Step 6: View, Unit Tests, and saved searches to filter results

Bind all UI labels to locale keys and expose a saved searches panel to filter results. there is a clear path using jspm to load aurelia-i18n and windowintl polyfills, then extend the bundled loader to fetch locale bundles from a backend or static files. With this setup, the interface updates naturally when locale changes, there’s a smooth return to previous filters, and the life of the UI stays consistent. Use an options object to share language, region, and date formats across the view so the experience feels cohesive.

To keep the view fast, implement a valueconverter for dates and numbers and wire it to the current locale. Example: a DateValueConverter formats dates via windowintl when available; otherwise it falls back to ISO. typescript sources in the aurelia-framework handle the converter logic, and you can register the converter globally. Label keys drive all strings, and the saved searches panel uses locale-aware labels as well. This approach would be straightforward to adapt in another module and would scale with more locales.

View bindings and value converters

In the aurelia-framework, bind text to i18n keys using the t binding or i18n.bind, and use valueconverter to format dates with formats chosen by the locale. The loader can load resources from bundled assets or a backend, and you can use jspm to manage the runtime dependencies. Ensure dates and currencies render consistently across Safari by including necessary polyfills and testing with windowintl. The example locale files (en.json, fr.json) keep label values in simple strings so translations stay maintainable.
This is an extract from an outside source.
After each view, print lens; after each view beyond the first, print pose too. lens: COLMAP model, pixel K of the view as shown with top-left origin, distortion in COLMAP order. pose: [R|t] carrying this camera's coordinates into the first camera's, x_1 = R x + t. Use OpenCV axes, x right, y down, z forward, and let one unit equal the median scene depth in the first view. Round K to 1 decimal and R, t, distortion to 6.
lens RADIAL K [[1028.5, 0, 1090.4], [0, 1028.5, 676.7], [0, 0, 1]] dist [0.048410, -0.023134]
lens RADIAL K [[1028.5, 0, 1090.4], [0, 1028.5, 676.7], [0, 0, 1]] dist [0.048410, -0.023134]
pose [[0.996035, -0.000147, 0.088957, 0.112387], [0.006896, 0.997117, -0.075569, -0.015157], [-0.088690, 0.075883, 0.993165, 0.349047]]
Unit tests and saved searches

Write unit tests with aurelia-testing to verify that the view renders localized strings and that the saved searches filter results correctly. Extend tests to cover the DateValueConverter across locales, and validate that saved searches persist in localStorage and restore on reload. Use a mock backend in tests if needed and verify the loader returns bundles for each locale. After done, run the tests in your preferred runner; this would reduce regression risk and help you extend i18n coverage there and back.